(Stored data)
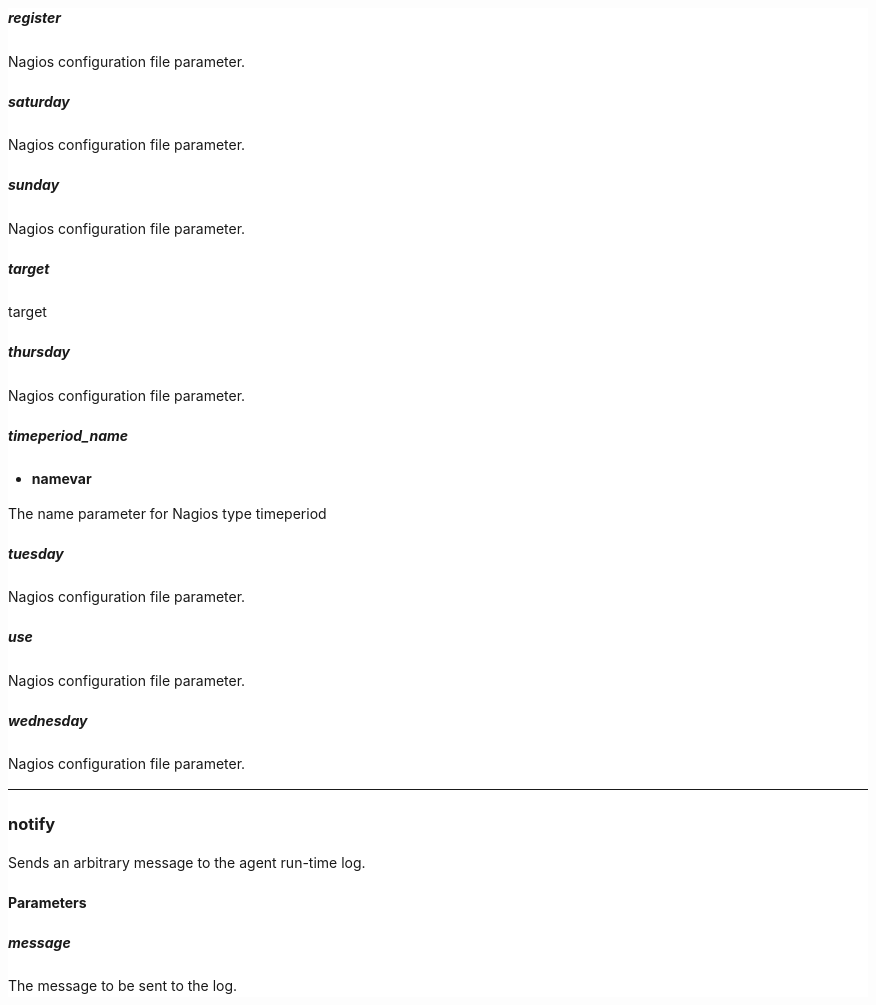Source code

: 
##### register

<p>Nagios configuration file parameter.</p>


##### saturday

<p>Nagios configuration file parameter.</p>


##### sunday

<p>Nagios configuration file parameter.</p>


##### target

<p>target</p>


##### thursday

<p>Nagios configuration file parameter.</p>


##### timeperiod_name

<ul>
<li><strong>namevar</strong></li>
</ul>
<p>The name parameter for Nagios type timeperiod</p>


##### tuesday

<p>Nagios configuration file parameter.</p>


##### use

<p>Nagios configuration file parameter.</p>


##### wednesday

<p>Nagios configuration file parameter.</p>



<hr />

### notify

<p>Sends an arbitrary message to the agent run-time log.</p>

#### Parameters


##### message

<p>The message to be sent to the log.</p>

→ **Work to complete**
Every line above is to be written out unchanged, with the pictures omitted.

→ **Answer to the problem**
Source code

: 
##### register

<p>Nagios configuration file parameter.</p>


##### saturday

<p>Nagios configuration file parameter.</p>


##### sunday

<p>Nagios configuration file parameter.</p>


##### target

<p>target</p>


##### thursday

<p>Nagios configuration file parameter.</p>


##### timeperiod_name

<ul>
<li><strong>namevar</strong></li>
</ul>
<p>The name parameter for Nagios type timeperiod</p>


##### tuesday

<p>Nagios configuration file parameter.</p>


##### use

<p>Nagios configuration file parameter.</p>


##### wednesday

<p>Nagios configuration file parameter.</p>



<hr />

### notify

<p>Sends an arbitrary message to the agent run-time log.</p>

#### Parameters


##### message

<p>The message to be sent to the log.</p>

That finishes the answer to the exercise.